Group the x and y terms:
(x² – 8x) + (y² – 6y) = -24
Complete the square for the x terms. To do this, take half of the coefficient of the x term (-8), square it ((-4)² = 16), and add it to both sides of the equation:
(x² – 8x + 16) + (y² – 6y) = -24 + 16
Similarly, complete the square for the y terms. Take half of the coefficient of the y term (-6), square it ((-3)² = 9), and add it to both sides of the equation:
(x² – 8x + 16) + (y² – 6y + 9) = -24 + 16 + 9
Now, rewrite the expressions in parentheses as perfect squares:
(x – 4)² + (y – 3)² = 1
From this standard form, we can identify the center of the circle as (4, 3).
Step 2: Use the Center and Radius to Form the New Equation
We are given that the circle we want to find has a radius of 2 units and the same center as the circle we just analyzed, which is (4, 3). Now we can use the standard form of the circle equation to find the equation of the desired circle. The standard form is:
(x – h)² + (y – k)² = r²
where (h, k) is the center and r is the radius. Plug in the values we have:
- h = 4
- k = 3
- r = 2
The equation becomes:
(x – 4)² + (y – 3)² = 2²
(x – 4)² + (y – 3)² = 4
Thus, the equation of the circle with a radius of 2 and the center at (4, 3) is (x – 4)² + (y – 3)² = 4.
Analyzing the Options
Now, let's compare our solution with the given options:
- (x + 4)² + (y + 3)² = 2
- (x – 4)² + (y – 3)² = 2
- (x – 4)² + (y – 3)² = 4
Our solution, (x – 4)² + (y – 3)² = 4, matches option 3. Therefore, the correct equation representing the circle described is option 3.

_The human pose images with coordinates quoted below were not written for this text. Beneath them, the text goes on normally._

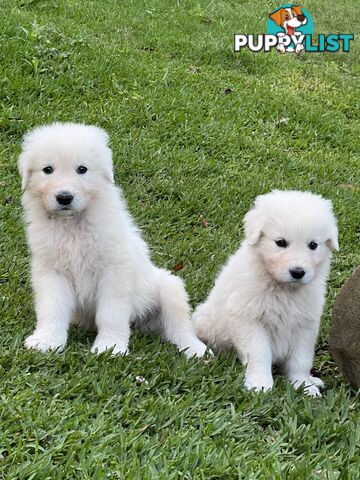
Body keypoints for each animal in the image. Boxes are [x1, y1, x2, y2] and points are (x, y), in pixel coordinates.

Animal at [18, 122, 207, 358]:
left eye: (82, 169)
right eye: (47, 170)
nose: (64, 198)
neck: (73, 224)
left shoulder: (114, 271)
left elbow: (111, 313)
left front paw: (110, 347)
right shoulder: (51, 271)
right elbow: (52, 308)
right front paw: (47, 341)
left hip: (169, 288)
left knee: (179, 326)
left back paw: (196, 349)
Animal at [193, 189, 338, 396]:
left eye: (313, 245)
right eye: (280, 243)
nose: (298, 272)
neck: (283, 288)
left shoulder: (306, 324)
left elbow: (301, 360)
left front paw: (304, 385)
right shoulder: (249, 319)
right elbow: (259, 354)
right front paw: (260, 384)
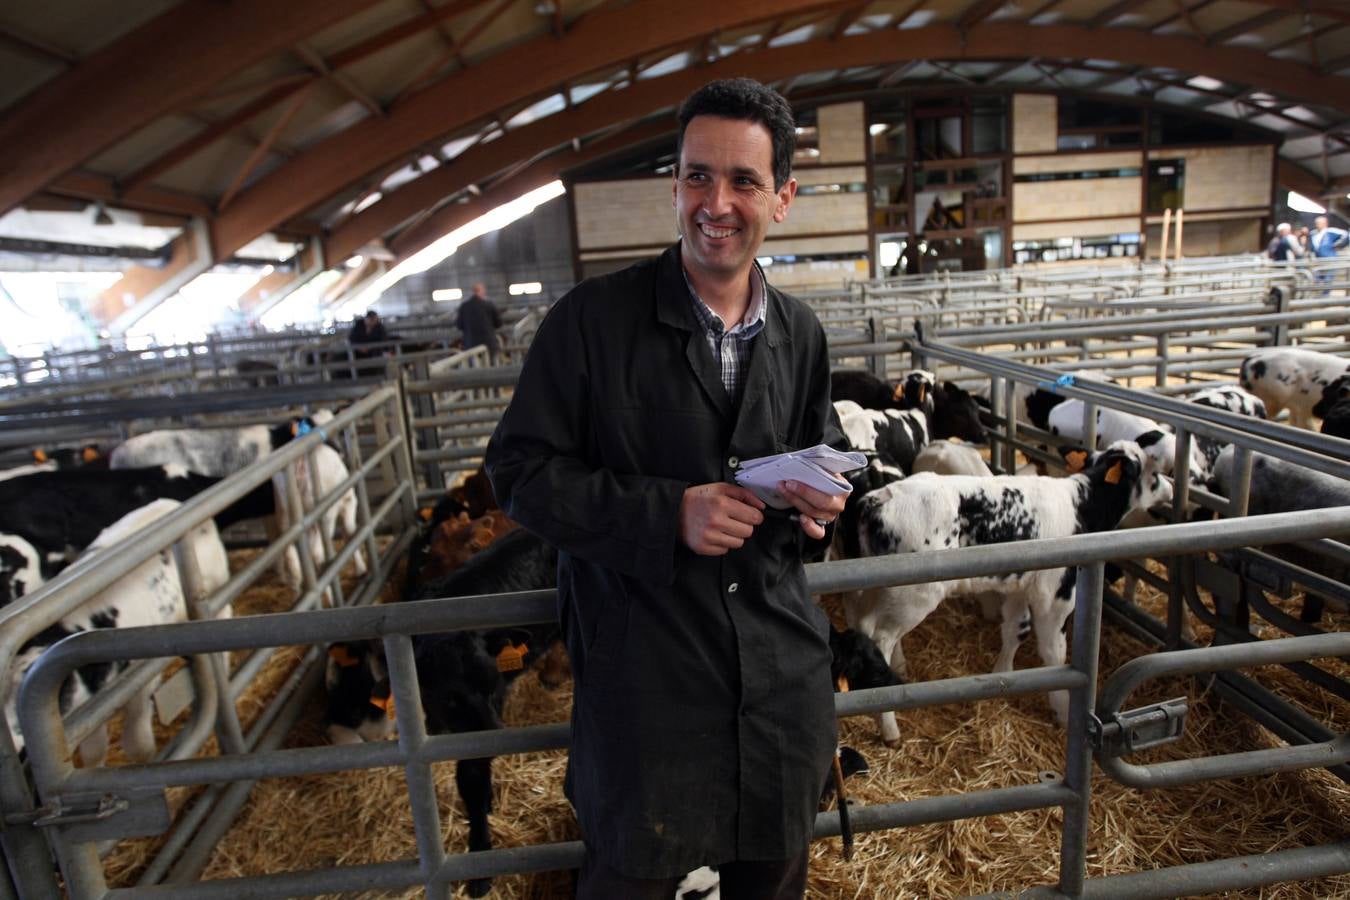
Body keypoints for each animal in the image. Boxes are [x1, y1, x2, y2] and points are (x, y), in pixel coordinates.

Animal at [2, 499, 230, 766]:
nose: (19, 753)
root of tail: (169, 503)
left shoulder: (141, 682)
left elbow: (137, 744)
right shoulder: (86, 710)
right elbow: (94, 751)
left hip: (217, 591)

This problem illustrates the importance of understanding the standard equation of a circle and the technique of completing the square. By mastering these concepts, we can solve a variety of problems related to circles and their properties. The ability to convert between the general and standard forms of a circle's equation is a valuable skill in coordinate geometry and is essential for tackling more complex problems.

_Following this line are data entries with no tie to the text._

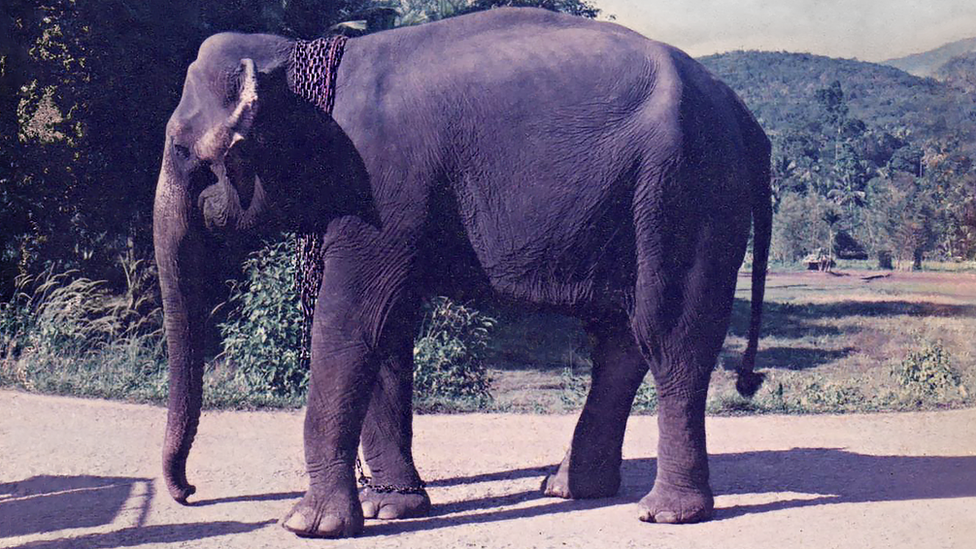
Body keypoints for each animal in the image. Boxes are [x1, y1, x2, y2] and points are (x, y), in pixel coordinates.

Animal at [153, 7, 771, 539]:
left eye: (181, 149)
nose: (190, 492)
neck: (303, 55)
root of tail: (739, 110)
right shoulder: (390, 202)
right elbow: (387, 329)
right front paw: (390, 508)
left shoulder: (382, 186)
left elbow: (349, 320)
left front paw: (309, 525)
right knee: (621, 339)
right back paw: (569, 488)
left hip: (686, 192)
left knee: (670, 336)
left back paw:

In conclusion, determining the equation of a circle requires a solid understanding of its properties, particularly the center and radius, and their relationship to the standard form of the circle's equation. This article has provided a detailed explanation of how to find the center of a circle from its general equation by completing the square and how to use the center and radius to write the equation in standard form. By working through the example problem, we demonstrated a step-by-step approach to solving such problems, highlighting the importance of algebraic manipulation and a clear understanding of geometric concepts. The ability to solve these types of problems is crucial in various fields, including mathematics, physics, and engineering. Mastering these techniques enhances your problem-solving skills and provides a solid foundation for more advanced topics in geometry and related disciplines. Whether you are a student learning about circles for the first time or a professional looking to refresh your knowledge, this article serves as a valuable resource for understanding and applying the concepts related to the equation of a circle.